The columns on alcohol-impregnanted tampons and masturbation are two of several others that I think out of place in a college newspaper, written purely for sensation. If I want sexual advice, which I don't, I will turn to professionals, certainly not callow college students whom I suspect write the column for titillation (pardon the pun), not to inform.
I recall some years ago student uproar about the unavailability of condoms on campus and thinking at the time that frustrated students should just write home, Dear Mom, please send condoms. I recommend less time in dalliance with sex and more time in the lab or library on issues of more immediate import.
I am a seasoned adult, a former Marine and partner in a happy 54-year marriage. I am certainly not naive about sex. I met my wife in the Ole Store in 1945, we became engaged in 1946 and, because her parents were going abroad, we married before finals in 1947. At no time were we sexually frustrated and certainly not in need of advice from classmates. Many of our fellow classmates, married veterans, were anxious to get on with their lives. The Navy occupied Mohn and Ytterboe halls so that the student body could mix with its returning veterans by the hundreds was considerably more mature than typical pre-war classes. To have devoted a weekly column to sex would have seemed to me dubious editorial judgment at best.

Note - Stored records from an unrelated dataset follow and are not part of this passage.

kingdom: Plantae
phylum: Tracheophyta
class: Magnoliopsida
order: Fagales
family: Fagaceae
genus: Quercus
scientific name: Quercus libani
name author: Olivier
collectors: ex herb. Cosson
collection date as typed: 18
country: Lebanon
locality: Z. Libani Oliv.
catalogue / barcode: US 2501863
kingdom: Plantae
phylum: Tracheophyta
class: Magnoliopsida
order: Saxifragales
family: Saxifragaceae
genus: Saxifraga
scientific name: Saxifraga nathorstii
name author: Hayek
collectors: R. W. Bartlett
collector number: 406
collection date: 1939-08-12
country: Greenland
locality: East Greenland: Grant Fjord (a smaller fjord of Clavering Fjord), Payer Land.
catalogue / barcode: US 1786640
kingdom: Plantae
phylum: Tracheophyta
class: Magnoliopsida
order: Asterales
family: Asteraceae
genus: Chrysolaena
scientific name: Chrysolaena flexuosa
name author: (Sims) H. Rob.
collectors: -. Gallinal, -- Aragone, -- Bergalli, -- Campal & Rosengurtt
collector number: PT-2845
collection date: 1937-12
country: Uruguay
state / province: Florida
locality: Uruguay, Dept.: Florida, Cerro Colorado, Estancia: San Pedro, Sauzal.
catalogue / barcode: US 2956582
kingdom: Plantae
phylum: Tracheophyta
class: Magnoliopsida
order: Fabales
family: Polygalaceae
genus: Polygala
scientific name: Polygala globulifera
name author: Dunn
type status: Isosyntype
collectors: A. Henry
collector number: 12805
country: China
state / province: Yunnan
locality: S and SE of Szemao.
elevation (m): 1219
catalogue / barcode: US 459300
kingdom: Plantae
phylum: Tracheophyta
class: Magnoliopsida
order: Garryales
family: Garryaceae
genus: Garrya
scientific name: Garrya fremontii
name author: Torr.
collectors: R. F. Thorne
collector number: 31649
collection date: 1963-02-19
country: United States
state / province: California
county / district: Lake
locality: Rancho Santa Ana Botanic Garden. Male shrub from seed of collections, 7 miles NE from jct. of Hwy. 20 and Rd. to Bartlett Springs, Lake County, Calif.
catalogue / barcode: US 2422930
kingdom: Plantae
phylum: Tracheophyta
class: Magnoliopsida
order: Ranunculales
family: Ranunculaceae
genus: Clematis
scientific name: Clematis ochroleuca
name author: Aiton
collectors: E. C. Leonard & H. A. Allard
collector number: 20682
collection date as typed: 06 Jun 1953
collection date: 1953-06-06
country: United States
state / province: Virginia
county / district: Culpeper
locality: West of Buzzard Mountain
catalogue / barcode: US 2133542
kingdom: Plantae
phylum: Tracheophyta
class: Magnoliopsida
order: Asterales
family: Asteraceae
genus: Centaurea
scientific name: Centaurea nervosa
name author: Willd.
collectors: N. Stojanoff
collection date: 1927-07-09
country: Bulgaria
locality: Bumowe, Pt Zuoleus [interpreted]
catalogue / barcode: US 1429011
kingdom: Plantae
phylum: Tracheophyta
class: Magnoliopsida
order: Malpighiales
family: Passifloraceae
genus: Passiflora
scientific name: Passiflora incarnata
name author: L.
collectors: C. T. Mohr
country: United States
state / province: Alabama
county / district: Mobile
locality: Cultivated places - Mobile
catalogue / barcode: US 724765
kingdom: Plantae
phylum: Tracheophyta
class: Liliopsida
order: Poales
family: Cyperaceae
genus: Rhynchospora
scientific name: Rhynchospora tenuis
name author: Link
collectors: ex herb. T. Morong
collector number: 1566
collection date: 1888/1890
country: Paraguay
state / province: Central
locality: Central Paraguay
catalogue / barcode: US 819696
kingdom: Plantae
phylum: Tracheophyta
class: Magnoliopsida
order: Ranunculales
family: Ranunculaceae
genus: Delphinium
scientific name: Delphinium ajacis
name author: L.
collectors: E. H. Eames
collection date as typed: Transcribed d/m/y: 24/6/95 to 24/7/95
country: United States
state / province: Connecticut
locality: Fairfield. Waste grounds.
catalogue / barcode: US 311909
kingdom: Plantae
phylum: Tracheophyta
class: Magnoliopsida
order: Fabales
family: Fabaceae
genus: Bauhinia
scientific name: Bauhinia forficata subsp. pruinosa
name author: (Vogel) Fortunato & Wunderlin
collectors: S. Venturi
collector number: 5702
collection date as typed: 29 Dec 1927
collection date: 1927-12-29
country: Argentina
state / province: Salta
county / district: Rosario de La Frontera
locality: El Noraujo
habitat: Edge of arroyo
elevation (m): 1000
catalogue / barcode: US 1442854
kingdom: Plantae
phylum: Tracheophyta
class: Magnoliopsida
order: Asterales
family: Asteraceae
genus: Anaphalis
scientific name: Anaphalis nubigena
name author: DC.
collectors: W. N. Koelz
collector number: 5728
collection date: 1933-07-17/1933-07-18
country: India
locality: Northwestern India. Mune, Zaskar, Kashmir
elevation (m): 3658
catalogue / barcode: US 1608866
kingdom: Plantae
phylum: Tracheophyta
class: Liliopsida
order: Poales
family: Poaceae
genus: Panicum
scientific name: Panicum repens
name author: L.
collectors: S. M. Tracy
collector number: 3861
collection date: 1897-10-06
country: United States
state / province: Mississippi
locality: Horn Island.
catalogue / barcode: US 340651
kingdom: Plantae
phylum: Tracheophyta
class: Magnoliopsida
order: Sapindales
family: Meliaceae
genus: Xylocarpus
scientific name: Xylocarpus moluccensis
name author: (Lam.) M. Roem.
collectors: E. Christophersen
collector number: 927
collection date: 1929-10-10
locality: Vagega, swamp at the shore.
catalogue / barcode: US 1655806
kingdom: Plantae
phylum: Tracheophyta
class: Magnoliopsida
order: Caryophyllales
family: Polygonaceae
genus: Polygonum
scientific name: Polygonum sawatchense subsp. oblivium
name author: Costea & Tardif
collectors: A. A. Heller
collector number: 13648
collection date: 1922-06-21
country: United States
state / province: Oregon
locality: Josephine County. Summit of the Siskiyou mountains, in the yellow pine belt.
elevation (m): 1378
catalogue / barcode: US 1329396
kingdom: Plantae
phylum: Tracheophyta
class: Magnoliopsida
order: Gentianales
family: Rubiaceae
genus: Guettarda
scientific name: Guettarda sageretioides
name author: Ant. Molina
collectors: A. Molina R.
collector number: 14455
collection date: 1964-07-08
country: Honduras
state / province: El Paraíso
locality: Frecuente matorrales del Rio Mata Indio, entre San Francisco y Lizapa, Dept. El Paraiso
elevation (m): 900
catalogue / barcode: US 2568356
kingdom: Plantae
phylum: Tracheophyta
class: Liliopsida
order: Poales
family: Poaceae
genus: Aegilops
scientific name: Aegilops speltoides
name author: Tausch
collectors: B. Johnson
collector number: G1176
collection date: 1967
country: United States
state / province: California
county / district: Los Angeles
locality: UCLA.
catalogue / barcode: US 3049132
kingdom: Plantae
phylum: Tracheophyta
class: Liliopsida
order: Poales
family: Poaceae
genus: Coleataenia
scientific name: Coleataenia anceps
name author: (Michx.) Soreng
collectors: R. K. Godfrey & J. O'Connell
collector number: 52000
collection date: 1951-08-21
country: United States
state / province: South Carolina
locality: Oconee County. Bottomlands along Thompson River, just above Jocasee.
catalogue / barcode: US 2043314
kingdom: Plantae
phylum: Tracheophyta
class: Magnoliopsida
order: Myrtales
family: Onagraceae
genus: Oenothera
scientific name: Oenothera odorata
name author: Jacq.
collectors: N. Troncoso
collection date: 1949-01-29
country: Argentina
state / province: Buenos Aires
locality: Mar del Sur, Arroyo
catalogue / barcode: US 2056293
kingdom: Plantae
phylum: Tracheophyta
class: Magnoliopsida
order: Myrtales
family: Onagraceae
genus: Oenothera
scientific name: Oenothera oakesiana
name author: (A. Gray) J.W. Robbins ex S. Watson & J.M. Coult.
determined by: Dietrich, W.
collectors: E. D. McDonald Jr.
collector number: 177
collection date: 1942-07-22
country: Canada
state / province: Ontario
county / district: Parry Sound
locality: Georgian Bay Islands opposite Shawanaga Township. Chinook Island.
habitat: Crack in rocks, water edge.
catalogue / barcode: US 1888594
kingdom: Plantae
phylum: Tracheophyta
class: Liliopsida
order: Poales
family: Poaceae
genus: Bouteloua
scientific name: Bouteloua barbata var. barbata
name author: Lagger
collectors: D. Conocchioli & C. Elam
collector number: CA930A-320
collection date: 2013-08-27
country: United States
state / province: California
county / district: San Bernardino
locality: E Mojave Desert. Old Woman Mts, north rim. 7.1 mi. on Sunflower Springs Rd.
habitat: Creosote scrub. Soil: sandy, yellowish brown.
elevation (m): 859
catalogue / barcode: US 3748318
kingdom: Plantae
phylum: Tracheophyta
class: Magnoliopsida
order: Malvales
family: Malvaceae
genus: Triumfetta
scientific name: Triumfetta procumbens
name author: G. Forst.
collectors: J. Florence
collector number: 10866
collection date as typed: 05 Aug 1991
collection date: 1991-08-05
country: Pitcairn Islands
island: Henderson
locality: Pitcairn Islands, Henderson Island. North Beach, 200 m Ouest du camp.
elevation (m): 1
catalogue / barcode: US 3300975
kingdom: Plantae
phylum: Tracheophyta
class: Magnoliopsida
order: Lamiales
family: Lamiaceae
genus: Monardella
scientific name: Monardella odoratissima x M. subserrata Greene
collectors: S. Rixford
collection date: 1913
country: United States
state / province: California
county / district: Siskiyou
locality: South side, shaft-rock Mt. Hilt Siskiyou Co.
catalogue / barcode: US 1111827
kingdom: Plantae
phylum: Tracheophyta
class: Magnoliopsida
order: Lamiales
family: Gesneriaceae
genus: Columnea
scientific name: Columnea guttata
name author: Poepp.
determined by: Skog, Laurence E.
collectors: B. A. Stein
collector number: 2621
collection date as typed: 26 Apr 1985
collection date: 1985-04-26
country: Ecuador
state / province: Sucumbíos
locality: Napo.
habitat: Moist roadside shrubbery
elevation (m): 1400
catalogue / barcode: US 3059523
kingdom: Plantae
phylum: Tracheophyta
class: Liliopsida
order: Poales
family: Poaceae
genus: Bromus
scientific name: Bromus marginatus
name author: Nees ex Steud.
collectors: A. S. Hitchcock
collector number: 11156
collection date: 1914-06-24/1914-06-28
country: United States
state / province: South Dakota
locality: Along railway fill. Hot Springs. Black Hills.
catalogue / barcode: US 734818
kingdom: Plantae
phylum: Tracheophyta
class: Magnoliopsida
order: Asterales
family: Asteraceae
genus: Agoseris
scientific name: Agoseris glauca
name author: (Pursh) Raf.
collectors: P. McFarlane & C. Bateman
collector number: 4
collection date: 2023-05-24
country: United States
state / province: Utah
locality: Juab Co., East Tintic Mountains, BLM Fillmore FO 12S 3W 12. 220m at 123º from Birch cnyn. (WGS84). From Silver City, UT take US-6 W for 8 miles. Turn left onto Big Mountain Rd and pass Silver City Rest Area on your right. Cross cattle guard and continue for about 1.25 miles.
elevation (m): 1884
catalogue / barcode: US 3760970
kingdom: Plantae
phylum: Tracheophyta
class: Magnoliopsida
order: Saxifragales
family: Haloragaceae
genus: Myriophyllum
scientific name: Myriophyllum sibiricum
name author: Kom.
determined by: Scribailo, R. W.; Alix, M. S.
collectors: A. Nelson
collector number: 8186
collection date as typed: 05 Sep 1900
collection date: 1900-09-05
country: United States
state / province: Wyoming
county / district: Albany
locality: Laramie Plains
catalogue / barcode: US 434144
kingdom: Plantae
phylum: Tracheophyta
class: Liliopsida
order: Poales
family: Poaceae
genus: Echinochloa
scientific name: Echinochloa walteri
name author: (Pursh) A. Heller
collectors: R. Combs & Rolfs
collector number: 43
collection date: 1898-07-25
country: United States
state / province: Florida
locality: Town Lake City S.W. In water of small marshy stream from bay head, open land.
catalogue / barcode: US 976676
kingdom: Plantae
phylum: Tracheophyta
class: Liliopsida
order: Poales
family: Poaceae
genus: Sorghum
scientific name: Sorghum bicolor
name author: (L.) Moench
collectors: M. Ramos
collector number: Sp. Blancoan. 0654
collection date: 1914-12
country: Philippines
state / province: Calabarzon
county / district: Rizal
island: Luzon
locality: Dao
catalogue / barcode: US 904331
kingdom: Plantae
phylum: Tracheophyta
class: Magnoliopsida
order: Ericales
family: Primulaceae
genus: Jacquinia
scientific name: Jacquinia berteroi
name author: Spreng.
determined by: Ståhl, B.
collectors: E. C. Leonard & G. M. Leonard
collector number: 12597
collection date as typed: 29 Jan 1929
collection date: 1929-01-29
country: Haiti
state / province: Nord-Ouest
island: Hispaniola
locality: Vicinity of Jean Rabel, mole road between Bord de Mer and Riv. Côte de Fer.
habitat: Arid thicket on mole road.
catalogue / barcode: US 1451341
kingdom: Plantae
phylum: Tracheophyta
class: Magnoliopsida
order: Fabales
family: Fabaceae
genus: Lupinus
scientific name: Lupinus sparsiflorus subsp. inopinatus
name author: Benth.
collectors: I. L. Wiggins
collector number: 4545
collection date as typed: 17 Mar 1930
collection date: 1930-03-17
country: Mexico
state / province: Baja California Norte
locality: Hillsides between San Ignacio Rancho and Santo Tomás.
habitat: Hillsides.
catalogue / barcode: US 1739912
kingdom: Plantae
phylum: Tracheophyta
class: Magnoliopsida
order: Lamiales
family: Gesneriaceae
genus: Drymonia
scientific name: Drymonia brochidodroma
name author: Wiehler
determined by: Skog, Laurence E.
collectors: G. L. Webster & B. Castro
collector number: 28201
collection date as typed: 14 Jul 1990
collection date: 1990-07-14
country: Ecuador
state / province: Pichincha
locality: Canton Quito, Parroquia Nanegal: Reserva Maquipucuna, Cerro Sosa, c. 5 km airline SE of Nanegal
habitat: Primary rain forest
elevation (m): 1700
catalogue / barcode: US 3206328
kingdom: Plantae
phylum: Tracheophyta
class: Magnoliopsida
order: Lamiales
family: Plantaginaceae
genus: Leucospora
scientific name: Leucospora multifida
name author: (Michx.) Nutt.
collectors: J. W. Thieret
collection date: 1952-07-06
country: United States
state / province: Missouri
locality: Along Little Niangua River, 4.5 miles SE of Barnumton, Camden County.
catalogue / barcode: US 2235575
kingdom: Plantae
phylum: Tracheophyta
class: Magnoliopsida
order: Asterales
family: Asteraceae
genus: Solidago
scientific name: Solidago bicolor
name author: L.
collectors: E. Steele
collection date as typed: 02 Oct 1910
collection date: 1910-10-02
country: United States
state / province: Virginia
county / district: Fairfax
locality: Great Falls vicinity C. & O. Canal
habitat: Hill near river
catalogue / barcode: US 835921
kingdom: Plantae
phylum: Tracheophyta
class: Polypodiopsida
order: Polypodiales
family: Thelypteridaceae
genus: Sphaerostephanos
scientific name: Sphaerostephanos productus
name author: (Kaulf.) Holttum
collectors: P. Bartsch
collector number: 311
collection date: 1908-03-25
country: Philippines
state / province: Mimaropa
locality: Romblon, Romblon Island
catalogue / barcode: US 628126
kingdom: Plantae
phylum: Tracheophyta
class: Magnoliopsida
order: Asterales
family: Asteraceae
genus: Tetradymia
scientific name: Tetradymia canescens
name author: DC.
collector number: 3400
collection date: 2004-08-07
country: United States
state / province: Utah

I am ironically amused by the article in the Dec. 8 Messenger about the lack of tampons in campus restrooms. I suspect they had all been sequestered by alcoholic thrill seekers in response to the earlier sex column.
Perhaps in the new science building we can endow a chair in sexual studies and a research laboratory to pursue them. Then our columnists and their avid readers can indulge their curiosity and expertise to the enrichment of us all. Or they can endow a potty chair to enhance our advancement into things sexual.